Saturday, 12 April 2014
On First Person Perspective, In Third.
Warning: Small to moderate amounts of literary pretention to follow.
Tom decided that he had written enough theological posts for the moment, and that it was time for some more about writing. Specifically, he was going to write about perspectives.
Most of the stuff he had written had been done in the first person (i.e “I walked down the street”), and for reasons unbeknownst to him, this was the perspective he was most comfortable with, and the one that gave him the best fit into his characters’ skins. The current magnum opus, Three Men on a Pilgrimage, was written in the first person, as were the many very silly parody stories that he wrote back in uni, and many of the marginally less silly short stories he’s written since. Of the four and half NaNoWriMo’s he had attempted, three were in the first person, and the other one and a half were rubbish.
There were sometimes good reasons for this. Certainly in the case of Three Men on a Pilgrimage, he was imitating the style of Jerome K Jerome’s ‘Three Men in a Boat’, which is written as an account of a boating holiday by one of the three men in question, and so is naturally written in the first person. The parodies that Tom had written in university based on the Allan Quatermain novels were in the first person for the same imitative reasons. The second NaNo novel, about Bow Street Runners in an alternative history London was vaguely based on contemporary novels by Defoe, Smollett and Swift, all of whom tended to write ‘memoir’ type novels written in the first person as account of the main character’s adventures.

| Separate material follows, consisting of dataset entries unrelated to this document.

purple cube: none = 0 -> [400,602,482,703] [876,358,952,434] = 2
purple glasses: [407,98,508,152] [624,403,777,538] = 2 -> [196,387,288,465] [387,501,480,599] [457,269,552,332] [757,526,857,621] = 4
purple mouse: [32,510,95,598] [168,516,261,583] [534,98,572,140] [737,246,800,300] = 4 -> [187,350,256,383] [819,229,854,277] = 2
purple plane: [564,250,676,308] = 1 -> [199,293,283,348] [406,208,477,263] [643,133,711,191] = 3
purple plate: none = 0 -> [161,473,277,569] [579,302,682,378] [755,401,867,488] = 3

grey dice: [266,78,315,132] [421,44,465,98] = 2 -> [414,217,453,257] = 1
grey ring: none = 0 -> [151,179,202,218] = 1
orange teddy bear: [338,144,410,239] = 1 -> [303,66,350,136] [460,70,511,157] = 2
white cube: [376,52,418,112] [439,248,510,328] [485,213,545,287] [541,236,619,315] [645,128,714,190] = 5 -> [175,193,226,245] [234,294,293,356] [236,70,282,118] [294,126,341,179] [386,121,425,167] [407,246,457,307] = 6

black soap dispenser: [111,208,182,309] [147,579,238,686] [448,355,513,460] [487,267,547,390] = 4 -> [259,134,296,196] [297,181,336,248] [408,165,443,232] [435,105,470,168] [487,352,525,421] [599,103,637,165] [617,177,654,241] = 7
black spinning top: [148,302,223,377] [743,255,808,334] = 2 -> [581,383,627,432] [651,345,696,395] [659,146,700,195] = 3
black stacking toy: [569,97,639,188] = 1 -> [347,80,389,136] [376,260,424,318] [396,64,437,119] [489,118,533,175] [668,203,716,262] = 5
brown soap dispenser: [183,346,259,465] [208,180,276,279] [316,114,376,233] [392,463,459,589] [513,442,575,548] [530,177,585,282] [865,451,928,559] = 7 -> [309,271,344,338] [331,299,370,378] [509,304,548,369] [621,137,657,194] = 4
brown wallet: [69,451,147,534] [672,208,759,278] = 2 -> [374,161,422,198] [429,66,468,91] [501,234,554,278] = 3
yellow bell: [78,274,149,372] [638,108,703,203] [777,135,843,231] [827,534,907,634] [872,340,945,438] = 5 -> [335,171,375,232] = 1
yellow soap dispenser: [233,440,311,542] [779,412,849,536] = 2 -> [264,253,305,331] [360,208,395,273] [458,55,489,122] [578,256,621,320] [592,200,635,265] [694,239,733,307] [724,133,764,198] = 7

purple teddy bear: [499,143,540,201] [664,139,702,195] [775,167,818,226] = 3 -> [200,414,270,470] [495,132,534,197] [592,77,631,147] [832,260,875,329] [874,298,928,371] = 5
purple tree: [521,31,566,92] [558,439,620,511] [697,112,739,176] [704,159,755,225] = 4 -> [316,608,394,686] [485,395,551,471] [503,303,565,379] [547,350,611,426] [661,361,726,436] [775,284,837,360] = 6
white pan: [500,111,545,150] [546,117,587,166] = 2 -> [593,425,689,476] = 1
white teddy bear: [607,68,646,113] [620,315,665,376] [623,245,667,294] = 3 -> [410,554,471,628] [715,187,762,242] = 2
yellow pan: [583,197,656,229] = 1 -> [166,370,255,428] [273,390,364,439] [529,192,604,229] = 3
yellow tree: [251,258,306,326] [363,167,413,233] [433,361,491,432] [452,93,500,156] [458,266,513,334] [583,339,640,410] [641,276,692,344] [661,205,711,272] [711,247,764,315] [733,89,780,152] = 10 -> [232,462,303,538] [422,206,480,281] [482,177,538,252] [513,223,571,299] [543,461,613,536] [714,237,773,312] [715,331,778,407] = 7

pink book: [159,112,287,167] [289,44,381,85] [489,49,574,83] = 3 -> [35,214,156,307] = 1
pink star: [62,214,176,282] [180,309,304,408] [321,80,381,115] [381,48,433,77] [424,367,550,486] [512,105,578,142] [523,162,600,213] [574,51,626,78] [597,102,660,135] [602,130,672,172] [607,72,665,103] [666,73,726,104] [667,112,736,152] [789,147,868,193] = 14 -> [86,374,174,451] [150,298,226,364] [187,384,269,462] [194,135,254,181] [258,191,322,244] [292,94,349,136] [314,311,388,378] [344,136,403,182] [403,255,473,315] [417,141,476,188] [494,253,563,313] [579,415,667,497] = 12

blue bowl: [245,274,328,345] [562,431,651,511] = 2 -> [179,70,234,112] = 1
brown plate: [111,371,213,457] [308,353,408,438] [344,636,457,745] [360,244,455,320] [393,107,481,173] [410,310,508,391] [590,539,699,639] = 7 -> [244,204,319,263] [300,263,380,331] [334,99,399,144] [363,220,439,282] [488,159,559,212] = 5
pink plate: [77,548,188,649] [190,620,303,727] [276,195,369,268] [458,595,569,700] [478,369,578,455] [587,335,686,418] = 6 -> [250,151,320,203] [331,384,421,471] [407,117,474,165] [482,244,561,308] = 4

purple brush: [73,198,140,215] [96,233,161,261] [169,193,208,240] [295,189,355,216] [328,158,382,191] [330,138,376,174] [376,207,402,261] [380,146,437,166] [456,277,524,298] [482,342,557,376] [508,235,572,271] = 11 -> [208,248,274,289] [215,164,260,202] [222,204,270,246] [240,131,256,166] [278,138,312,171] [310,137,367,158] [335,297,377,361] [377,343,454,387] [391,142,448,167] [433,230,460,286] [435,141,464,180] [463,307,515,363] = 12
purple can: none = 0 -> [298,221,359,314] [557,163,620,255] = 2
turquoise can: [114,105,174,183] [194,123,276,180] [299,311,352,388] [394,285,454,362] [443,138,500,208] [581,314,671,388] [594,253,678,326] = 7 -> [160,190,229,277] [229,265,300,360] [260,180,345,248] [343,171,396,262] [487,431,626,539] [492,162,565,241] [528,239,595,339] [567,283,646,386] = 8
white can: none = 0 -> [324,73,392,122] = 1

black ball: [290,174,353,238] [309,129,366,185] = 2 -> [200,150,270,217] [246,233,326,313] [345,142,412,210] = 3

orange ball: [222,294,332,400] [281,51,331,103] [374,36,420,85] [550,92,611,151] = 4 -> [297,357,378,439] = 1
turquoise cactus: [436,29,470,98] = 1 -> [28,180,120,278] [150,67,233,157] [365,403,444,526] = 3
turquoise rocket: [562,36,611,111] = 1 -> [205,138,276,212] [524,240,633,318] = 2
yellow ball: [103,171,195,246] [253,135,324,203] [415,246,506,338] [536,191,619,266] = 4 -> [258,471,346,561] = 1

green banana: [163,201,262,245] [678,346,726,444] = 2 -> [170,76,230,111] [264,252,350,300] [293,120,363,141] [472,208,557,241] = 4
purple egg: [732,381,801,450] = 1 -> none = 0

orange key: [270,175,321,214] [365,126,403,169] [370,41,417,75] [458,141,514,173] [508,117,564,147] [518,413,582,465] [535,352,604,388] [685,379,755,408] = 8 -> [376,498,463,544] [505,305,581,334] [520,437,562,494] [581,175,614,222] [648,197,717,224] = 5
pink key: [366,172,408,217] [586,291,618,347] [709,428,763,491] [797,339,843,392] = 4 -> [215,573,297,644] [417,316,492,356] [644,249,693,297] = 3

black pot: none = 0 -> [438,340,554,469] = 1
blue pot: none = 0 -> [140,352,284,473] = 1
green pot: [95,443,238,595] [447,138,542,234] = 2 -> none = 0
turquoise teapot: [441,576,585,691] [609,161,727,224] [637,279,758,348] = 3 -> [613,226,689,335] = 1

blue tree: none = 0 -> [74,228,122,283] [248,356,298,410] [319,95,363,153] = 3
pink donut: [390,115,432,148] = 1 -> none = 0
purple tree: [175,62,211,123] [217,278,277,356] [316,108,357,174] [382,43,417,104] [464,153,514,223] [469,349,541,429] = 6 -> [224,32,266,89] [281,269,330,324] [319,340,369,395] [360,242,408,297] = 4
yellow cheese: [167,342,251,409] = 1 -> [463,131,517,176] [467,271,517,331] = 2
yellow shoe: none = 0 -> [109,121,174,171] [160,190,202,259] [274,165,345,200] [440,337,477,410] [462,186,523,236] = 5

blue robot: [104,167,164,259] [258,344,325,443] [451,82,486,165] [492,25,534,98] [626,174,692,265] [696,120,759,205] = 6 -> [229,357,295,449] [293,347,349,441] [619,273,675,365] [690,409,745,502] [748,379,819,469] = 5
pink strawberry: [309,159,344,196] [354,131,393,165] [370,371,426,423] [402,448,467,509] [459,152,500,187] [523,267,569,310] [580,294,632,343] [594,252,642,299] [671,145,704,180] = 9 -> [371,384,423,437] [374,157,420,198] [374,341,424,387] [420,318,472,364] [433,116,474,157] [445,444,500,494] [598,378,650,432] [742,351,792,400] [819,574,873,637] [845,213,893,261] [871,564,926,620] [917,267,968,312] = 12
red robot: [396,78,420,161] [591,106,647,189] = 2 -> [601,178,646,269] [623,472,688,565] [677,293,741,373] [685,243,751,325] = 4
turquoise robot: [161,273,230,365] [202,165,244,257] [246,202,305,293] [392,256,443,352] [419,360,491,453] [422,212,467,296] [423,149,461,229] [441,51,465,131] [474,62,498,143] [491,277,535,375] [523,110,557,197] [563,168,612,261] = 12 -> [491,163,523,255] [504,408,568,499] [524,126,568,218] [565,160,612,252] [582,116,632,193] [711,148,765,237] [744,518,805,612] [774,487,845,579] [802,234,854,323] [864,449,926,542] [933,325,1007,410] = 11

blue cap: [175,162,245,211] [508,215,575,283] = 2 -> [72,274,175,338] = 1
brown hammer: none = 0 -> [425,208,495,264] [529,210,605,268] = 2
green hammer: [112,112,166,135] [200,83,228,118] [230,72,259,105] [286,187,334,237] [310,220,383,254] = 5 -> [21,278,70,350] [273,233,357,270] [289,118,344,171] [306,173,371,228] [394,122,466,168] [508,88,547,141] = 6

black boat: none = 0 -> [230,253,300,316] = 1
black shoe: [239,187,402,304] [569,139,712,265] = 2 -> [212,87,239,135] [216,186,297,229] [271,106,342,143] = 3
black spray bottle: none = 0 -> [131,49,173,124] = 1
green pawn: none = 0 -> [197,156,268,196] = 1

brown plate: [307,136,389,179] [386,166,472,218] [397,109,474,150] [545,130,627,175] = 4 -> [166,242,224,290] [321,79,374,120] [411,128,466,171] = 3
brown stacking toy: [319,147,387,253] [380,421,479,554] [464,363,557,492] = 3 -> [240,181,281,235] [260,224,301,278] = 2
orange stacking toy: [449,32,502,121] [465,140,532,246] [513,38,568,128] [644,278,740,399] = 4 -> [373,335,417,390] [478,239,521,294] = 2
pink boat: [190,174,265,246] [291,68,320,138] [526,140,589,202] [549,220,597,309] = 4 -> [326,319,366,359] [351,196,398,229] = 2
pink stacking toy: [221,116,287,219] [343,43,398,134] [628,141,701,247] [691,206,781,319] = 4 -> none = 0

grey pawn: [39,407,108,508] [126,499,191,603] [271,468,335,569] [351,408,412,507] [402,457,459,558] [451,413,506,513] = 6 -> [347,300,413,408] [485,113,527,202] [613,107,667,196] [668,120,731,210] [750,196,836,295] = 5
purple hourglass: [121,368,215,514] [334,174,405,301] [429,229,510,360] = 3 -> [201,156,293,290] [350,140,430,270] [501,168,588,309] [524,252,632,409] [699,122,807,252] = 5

In fact, generally Tom’s favoured reading also tended to come in the first person. As well as older stuff like the aforementioned Swift and Defoe, and Rider Haggard and Jerome, he also favoured the first person when it came to modern works. The Dresden Files by Jim Butcher, The Adventures of Captain Alatriste by Arturo Perez-Reverte and the Eisenhorn and Ravenor trilogies by Dan Abnett were all written in the first person. Both when reading and writing, Tom always found it easier to get inside the experiences of a character when he was reading about them from their own perspective, as opposed to that of some invisible and omnipresent Narrator, who was still able to get inside characters’ heads and see what they were thinking or remembering.
This was also an issue when it came to roleplay games. Some people preferred to say “I attack the orc” when what they really meant was “My character attacks the orc,” while others would say “Conrad the Barbarian attacks the orc”. Certainly for Tom, it again came down to inhabiting the character, ‘getting into the role’ so to speak, and he thought that that was as important in writing as it was in roleplaying. The first person perspective gave you a clearer insight into their moods and motivations, and made creating those character significanly easier and more natural sounding.
On the other hand of course, he was aware that a great many of the best and most popular books had been written in the third person, and he had enjoyed these as well, so clearly it was far from clear cut.
Ultimately, it was all just a matter of perspective.
(And let’s not begin to discuss why this post, like most third-person writing, was also written in the past tense!)